The spread of COVID19 through droplets ejected by infected individuals during sneezing
and coughing has been considered a matter of key concern. Therefore, a quantitative
understanding of the propagation of droplets containing the virus assumes immense
importance. Here, we investigate the evolution of droplets in space and time under varying
external conditions of temperature, humidity, and wind flow by using laws of statistical
and fluid mechanics. The effects of drag, diffusion, and gravity on droplets of different
sizes and ejection velocities have been considered during their motion in air. In still
air, we found that bigger droplets traverse a larger distance, but smaller droplets remain
suspended in air for a longer time. Therefore, in still air, the horizontal distance that
a healthy individual should maintain from an infected one is based on the bigger droplets,
but the time interval to be maintained is based on the smaller droplets.
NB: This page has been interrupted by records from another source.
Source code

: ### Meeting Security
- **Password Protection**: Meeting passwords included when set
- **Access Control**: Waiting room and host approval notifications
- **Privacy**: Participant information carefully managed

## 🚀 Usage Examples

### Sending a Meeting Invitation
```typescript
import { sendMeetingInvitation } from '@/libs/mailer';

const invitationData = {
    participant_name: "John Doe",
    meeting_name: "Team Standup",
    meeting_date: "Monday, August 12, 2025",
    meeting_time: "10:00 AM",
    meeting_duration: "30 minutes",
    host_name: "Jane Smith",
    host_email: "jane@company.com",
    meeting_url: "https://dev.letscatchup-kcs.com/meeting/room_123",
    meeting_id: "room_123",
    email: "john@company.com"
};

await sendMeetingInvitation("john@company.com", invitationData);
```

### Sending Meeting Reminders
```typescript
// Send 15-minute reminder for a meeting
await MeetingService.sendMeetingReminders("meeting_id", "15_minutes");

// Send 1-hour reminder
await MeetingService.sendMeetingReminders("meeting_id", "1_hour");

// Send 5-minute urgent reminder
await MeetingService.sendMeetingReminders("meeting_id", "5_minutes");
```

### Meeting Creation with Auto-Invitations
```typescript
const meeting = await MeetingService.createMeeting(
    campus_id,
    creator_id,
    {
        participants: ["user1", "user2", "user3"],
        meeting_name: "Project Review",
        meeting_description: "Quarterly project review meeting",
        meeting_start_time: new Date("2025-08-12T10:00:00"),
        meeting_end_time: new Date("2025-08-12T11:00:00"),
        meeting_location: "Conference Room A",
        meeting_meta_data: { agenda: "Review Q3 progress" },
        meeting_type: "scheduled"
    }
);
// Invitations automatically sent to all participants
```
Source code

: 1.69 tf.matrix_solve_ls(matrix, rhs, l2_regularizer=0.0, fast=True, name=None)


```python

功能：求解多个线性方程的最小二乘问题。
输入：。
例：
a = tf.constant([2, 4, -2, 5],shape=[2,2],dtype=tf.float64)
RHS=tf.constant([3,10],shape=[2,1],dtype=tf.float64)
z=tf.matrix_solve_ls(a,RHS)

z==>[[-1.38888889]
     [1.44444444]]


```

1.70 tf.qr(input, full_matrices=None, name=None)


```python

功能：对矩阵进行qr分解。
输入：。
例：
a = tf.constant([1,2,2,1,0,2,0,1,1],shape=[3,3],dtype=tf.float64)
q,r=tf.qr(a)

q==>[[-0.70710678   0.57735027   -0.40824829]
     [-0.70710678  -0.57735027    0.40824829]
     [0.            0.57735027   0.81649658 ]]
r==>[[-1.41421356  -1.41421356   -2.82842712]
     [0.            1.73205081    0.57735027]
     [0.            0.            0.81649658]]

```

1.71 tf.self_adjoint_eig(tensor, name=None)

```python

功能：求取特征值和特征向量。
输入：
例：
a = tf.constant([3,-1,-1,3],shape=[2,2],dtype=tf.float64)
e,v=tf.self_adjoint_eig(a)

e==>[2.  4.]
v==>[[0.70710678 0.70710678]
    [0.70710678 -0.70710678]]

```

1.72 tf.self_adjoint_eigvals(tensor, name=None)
We show that in
places with wind flow, the lighter droplets travel a larger distance and remain suspended
in air for a longer time. Therefore, we conclude that both temporal and geometric distance
that a healthy individual should maintain from an infected one is based on the smaller
droplets under flowing air, which makes the use of a mask mandatory to prevent the virus.
Maintenance of only stationary separation between healthy and infected individuals is not
substantiated. The quantitative results obtained here will be useful to devise strategies
for preventing the spread of other types of droplets containing microorganisms.